DrugScope welcomes most recommendations. It is no surprise that the status of ecstasy and magic mushrooms as Class A drugsis questioned. Nor that the committee found no evidence the Misuse of Drugs Act has a deterrent effect. In the early 1970s there were a few thousand heroin addicts, today there are more than 300,000 "problem" drug users and the age group most likely to use drugs was born after the Act.

However, it is easier to point to failings than to come up with solutions. We support a scale of harm including alcohol and tobacco but there would have to be a link with criminal penalties. A spectrum of relative harms does not address how criminal penalties should be applied.

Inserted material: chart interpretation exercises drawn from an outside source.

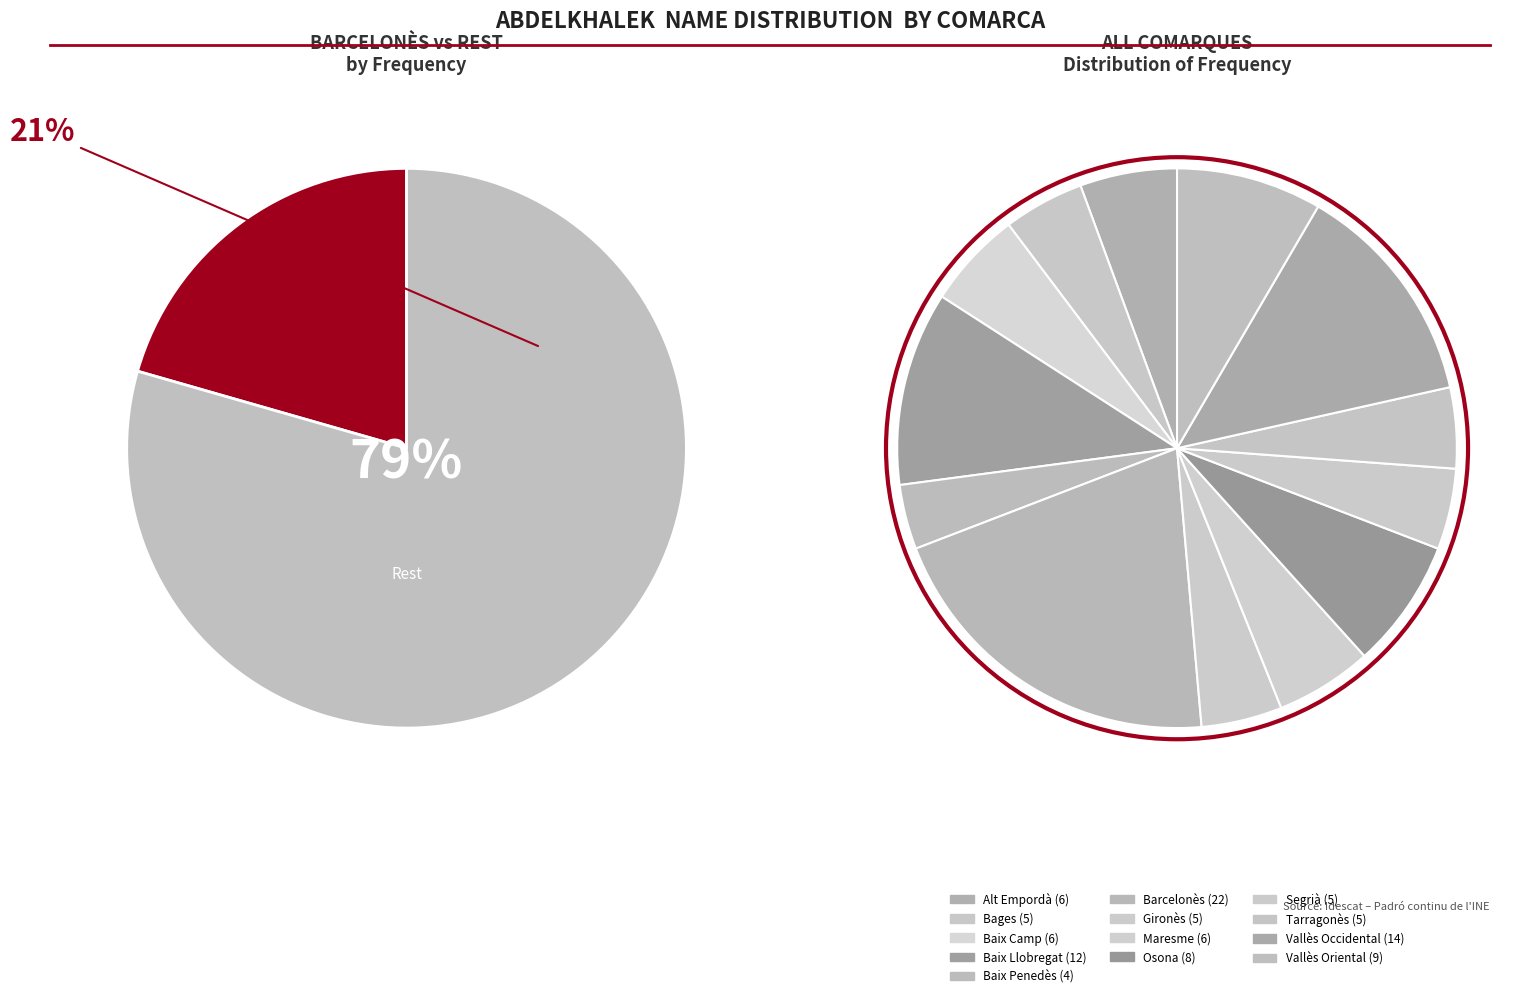

Combined, do Barcelonès and Maresme account for over 50%?

No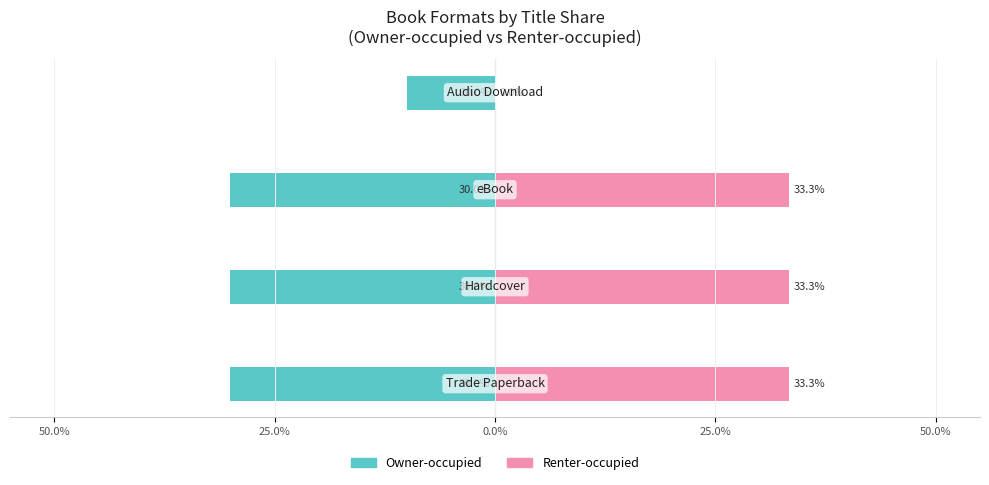

True or false: Renter-occupied has a value of 33.3 at 25.0%.

True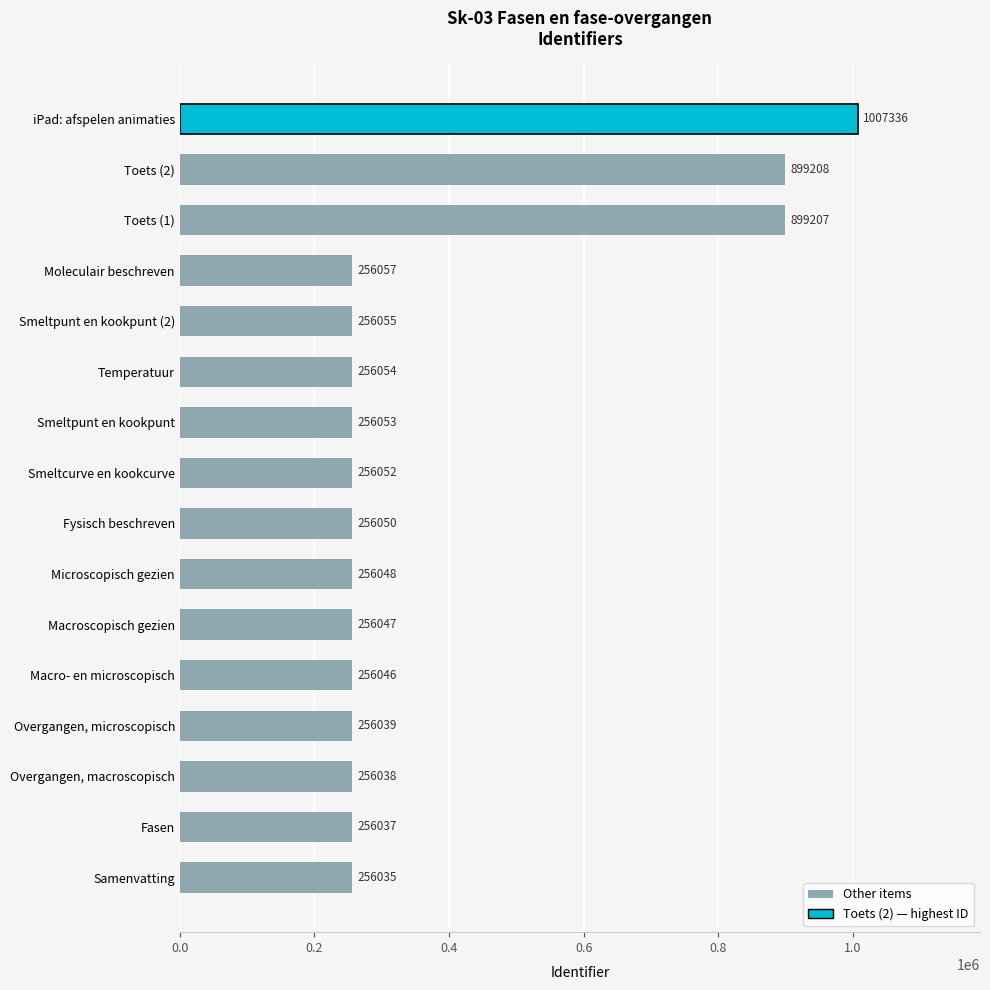

Rank the categories by value from highest to lowest.

iPad: afspelen animaties, Toets (2), Toets (1), Moleculair beschreven, Smeltpunt en kookpunt (2), Temperatuur, Smeltpunt en kookpunt, Smeltcurve en kookcurve, Fysisch beschreven, Microscopisch gezien, Macroscopisch gezien, Macro- en microscopisch, Overgangen, microscopisch, Overgangen, macroscopisch, Fasen, Samenvatting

The current system could be more responsive to emerging evidence of drug-related harms and, on paper, an ABC classification is as simple as, well, ABC. So why the criticism? In part, it has not lived up to the hype: there has been an over reliance on classification, but more fundamentally, the failings have been due to the political context. Politicians are nervous about drugs and changes in drugs policy. The reclassification of cannabis was a relatively minor change, but caused a firestorm. When the review was announced, the Home Office quickly denied suggestions that it could mean a reclassification of Ecstasy, which defeated the object.

The report attacked, we think unreasonably, the Advisory Council for the Misuse of Drugs. But there are signs of optimism. The Government is reviewing its 10-year Drugs Strategy, David Cameron has called for a move away from "entrenched positions" on drugs, and there is an opportunity for something better than the "prohibition" versus "legalisation" debate and the traditional "tougher than you" political discourse. We can but hope.